Welcome to DrRacket, version 7.0 [3m].
Language: Beginning Student; memory limit: 256 MB.
> 



Now you are ready to begin programming! Note that you will need to follow steps 7-8 when setting up DrRacket on your own computer, too.

Copy/paste the following code into your DrRacket Definitions Pane:

; CS101 Lab 1
; Name: <YOUR NAME>
; Description: evaluating different types of data expressions 
 
(require 2htdp/image)
(require 2htdp/universe)
 
; Numbers are a type of data
; --the following expression adds numbers
; --add expressions that subtract, multiply and divide numbers
(+ 40 1 1)
 
; Strings are a type of data (strings of characters)
; --the following expression appends strings
; --add another expression that appends two or more strings
(string-append "Computer " "Science")
(string-append "Marc " "was here")
 
; Booleans are a type of data (#true or #false)
; --the following expression compares two numbers
; --add some more comparisons using <, >=, <=, and =
; --some expressions should evaluate to #true, some #false
(> 42 9)
 
; Images are a type of data
; --shapes are one type of image; circle is one type of shape
; --add another circle expression
; --rectangle is another type of shape: (see an example below)
;   --instead of one number representing a circle's radius...
;   --a rectangle function takes two numbers, representing width and height
;   --the other inputs are the same as the circle function
; --add two different rectangle expressions 
(circle 10 "solid" "red");
 
; Images may be combined
 
; --the following expression overlays a circle on a square
; --the result is another image
(overlay (rectangle 20 20 "solid" "blue")
         (circle 5 "solid" "red"))
 
; Scenes are a type of data; scenes are also a type of image
; --the following expression creates an empty scene
(empty-scene 100 100)
 
; Images may be placed within scenes
; --the following expression places a circle in an empty scene
; --at coordinates (25,25)
; --the result is another scene (but this scene isn't empty!)
; --add another image of a scene, but this one contains a rectangle
(place-image (circle 10 "solid" "red")
             25 25
(empty-scene 100 100))

Your first program

  1. Open the lab1.rkt file in DrRacket by clicking on the File menu option and selecting Open. Then navigate to your cs101/lab1 directory, and double-click on lab1.rkt.
  2. Fill in your name where <YOUR NAME> appears in the comments at the top of the program.

  3. Run your program by clicking the Run button.

  4. If there is a syntax error somewhere in your code, DrRacket will generate a syntax error. To see what a syntax error looks like, remove the right parentheses from the end of one of the expressions (a line that does not start with ;) and click the Run button. Notice how the error message appears in a red font in the interactions pane.

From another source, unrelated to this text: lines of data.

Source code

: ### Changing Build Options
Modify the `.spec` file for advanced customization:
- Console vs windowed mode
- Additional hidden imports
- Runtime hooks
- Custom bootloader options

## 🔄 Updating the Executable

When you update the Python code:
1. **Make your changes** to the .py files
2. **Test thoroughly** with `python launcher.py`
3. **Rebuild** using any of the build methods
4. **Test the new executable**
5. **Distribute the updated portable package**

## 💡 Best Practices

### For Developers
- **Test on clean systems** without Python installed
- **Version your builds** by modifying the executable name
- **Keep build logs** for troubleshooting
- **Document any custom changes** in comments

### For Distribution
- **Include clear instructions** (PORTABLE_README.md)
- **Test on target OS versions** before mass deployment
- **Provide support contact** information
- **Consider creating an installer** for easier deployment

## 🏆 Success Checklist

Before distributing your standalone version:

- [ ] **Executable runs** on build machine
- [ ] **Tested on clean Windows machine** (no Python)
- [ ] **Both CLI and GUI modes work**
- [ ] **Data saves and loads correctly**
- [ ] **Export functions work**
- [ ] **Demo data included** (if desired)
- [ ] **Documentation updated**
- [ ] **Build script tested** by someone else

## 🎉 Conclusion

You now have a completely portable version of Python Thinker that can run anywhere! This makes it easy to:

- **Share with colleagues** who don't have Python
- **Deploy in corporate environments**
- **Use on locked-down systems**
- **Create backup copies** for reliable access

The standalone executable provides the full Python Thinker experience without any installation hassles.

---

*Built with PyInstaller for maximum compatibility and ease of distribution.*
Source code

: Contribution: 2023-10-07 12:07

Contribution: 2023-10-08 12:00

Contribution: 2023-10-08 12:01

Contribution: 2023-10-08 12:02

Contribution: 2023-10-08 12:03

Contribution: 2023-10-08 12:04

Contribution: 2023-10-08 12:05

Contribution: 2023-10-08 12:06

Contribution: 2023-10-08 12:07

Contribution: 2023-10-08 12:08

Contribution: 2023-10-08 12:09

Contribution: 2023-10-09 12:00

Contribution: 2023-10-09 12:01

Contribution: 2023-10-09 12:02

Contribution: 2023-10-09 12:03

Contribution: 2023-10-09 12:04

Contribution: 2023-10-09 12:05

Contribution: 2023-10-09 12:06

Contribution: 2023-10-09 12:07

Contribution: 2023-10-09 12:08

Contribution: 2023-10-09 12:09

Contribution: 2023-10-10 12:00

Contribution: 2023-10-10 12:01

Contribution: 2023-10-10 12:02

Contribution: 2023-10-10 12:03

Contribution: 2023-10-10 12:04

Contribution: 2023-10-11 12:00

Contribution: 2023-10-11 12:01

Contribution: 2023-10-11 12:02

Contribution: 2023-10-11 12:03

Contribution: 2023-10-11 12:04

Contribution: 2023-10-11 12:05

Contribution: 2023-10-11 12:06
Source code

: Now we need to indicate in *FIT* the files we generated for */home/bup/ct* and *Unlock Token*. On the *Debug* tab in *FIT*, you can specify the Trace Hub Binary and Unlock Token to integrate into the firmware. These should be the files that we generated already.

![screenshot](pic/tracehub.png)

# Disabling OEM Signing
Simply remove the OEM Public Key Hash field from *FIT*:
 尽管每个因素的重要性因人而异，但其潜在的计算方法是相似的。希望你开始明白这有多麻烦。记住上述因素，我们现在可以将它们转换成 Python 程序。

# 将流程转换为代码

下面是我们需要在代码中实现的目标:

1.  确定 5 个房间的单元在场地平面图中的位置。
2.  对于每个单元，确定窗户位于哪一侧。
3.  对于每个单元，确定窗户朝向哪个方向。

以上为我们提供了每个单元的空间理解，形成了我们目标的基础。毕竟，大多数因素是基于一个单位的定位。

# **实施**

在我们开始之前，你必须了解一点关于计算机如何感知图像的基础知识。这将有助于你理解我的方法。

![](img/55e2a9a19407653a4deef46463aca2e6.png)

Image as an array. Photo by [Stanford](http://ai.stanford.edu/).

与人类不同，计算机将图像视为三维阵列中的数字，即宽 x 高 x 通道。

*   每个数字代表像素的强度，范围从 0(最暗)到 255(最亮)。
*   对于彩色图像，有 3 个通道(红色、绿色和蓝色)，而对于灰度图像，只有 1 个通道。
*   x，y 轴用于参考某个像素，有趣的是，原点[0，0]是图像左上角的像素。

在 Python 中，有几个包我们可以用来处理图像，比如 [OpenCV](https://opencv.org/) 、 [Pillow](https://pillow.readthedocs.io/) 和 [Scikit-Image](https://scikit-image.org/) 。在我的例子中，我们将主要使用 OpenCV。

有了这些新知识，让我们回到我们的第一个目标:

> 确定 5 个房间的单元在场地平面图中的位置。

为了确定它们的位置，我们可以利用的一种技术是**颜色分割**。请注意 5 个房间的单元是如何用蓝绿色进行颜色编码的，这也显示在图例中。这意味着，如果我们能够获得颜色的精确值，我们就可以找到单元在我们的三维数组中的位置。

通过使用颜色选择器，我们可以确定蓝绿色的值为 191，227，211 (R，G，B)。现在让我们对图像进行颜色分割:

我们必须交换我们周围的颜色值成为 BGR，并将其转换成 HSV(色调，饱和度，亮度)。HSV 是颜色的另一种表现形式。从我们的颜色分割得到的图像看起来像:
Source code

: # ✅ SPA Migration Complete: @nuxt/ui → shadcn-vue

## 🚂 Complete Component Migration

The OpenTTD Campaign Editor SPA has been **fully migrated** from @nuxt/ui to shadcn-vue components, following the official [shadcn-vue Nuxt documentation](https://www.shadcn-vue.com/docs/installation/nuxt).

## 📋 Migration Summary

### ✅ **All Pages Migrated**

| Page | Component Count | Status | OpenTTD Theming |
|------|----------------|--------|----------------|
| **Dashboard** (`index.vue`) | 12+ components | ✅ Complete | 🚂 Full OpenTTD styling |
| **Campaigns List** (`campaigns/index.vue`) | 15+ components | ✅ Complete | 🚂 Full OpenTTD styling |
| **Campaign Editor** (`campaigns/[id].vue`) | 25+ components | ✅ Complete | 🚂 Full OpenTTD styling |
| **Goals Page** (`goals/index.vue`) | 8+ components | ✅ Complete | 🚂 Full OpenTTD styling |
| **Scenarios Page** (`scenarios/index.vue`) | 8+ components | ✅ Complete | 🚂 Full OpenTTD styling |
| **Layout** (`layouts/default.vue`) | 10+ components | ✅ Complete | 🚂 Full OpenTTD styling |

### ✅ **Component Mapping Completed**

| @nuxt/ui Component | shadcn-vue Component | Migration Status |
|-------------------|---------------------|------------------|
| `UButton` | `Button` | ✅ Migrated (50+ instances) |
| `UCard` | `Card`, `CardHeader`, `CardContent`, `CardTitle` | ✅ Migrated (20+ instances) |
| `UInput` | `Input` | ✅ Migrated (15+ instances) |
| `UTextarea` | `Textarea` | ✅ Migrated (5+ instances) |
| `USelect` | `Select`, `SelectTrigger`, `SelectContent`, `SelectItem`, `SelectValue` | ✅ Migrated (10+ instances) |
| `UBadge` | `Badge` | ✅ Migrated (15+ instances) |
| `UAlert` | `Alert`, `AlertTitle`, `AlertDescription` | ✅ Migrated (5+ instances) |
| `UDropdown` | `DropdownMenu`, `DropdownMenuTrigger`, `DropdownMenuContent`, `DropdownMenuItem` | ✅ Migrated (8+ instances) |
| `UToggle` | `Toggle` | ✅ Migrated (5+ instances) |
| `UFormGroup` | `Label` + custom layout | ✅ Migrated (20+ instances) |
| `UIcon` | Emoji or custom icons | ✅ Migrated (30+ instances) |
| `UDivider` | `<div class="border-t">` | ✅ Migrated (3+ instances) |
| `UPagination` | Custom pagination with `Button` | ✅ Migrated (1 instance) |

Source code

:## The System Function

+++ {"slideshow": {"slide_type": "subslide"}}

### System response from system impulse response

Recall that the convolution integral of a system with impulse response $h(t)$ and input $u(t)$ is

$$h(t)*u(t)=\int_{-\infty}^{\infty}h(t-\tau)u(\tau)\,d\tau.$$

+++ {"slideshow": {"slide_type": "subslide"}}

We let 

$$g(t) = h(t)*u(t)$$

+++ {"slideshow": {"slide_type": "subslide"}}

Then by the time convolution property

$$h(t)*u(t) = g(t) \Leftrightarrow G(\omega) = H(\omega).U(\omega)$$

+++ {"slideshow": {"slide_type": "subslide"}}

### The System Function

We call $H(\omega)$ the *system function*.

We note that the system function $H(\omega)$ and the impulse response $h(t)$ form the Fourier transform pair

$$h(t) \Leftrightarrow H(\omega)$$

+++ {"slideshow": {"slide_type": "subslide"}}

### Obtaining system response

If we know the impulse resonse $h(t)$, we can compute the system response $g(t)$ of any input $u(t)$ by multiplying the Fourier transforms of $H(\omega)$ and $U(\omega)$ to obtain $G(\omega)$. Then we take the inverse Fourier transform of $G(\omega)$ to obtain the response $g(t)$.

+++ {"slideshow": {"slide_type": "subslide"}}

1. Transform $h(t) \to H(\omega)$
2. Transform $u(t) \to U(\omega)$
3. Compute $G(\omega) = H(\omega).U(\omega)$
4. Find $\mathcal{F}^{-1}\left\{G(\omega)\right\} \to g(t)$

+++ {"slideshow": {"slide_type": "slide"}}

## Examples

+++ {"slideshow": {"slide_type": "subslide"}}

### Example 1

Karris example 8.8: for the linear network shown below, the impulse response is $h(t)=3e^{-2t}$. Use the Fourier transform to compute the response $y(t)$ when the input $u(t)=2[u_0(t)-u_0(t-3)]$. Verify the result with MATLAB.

  5. We encourage you to experiment with this program. The comments describe what the expressions do, so read carefully, then play around by changing the expressions, save, and re-run. See if you get the results you expect. Be daring! In the worst case, you can always start over with a fresh copy.

  6. When your program successfully runs, show it to your lab instructor or one of the lab coaches and follow the submit procedure detailed below.

Submitting your work

From a terminal window, type the following commands at the Linux prompt:

$ git commit -m "finished lab1" lab1.rkt
$ git push -u origin master



Log out

When you are done, close DrRacket by choosing Quit from the File menu, and then locate the logout option on the menu bar (lower right corner). Choose “Logout…” and follow any remaining prompts. Always remember to log out when you are done using the system, to ensure that no one else uses your account.